--- Page text Enclosed Below ---

China’s leader Xi Jinping ordered that Gao be disciplined and he has been banned from speaking publicly for an unspecified period. The Securities Association of China warned brokerages in late December to ensure their economists “play a positive role” in boosting investor confidence.

China’s statistics bureau has defended its data practices, saying that data quality has improved over the years and that it has taken steps to ensure accuracy and investigate any misconduct during collection.

In February, Goldman Sachs came up with an alternative way of measuring China’s economic growth by crunching figures such as import data, which can be read as proxies for domestic spending. The thinking was that trade data get published frequently and is hard to fudge, since China’s trading partners also report those numbers.

That approach implied that China’s growth in 2024 averaged 3.7%. Using a different method, Rhodium Group, a New York-based research outfit, said growth was closer to 2.4% in 2024.

Vanishing act​

Presenting an image of stability is paramount for China’s Communist Party, especially now, with many middle-class Chinese worried about the future and the country entering uncharted territory in its competition with the U.S.

--- End of Enclosed Page text ---

Work order 1:
In the article on China's economic data, what figure did Rhodium Group put on China's 2024 growth?
Work order 2:
Extend the article on China's economic data past its final sentence.
The rows that follow come from a different source than the article on China's economic data.

--- Records supplied Enclosed Below ---

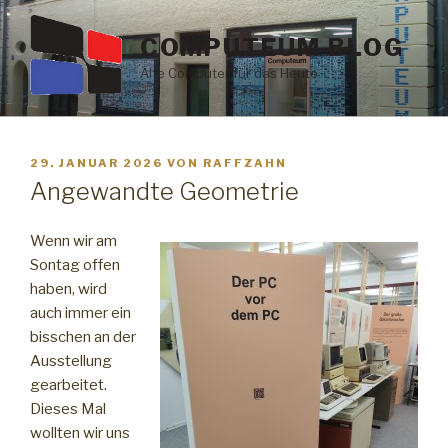
Zum
Inhalt
COMPUTEUM BLOG
springen
Alte Computer für das Heute
VERÖFFENTLICHT
29. JANUAR 2026
VON
RAFFZAHN
AM
Angewandte Geometrie
Wenn wir am
Sontag offen
haben, wird
auch immer ein
bisschen an der
Ausstellung
gearbeitet.
Dieses Mal
wollten wir uns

--- End of Enclosed Records supplied ---

Written reply 1:
Closer to 2.4%.

Written reply 2:
Often, the data that goes missing involves areas of high sensitivity or headaches for Beijing, such as the property market, whose collapse in recent years wiped out billions of dollars of household wealth and triggered protests by frustrated home buyers.

During the boom years, China’s developers furiously bought up land from local governments at sky-high prices. The transactions poured money into local governments’ coffers and signaled future development plans, a key driver of the economy.

The downturn began in 2021, after Beijing tightened credit on the sector. With home sales falling and real-estate developers going bankrupt, a Chinese think tank called Beike Research Institute released a report in 2022 that found the average housing vacancy rate among 28 Chinese cities was higher than the average in the U.S. and other places—a sign of oversupply.

The report drew attention because China doesn’t release an official vacancy rate, and property analysts were trying to figure out how badly developers had overbuilt. A few days later, Beike retracted the report and apologized, saying that some of the data had errors. Analysts said they believed the group pulled the data under government pressure.

Official data went away, too.

Figures show the value of land sales plummeted 48% in 2022—a big problem for heavily indebted local governments, which suddenly lacked funds to pay salaries or carry on with infrastructure projects. That data disappeared at the start of 2023.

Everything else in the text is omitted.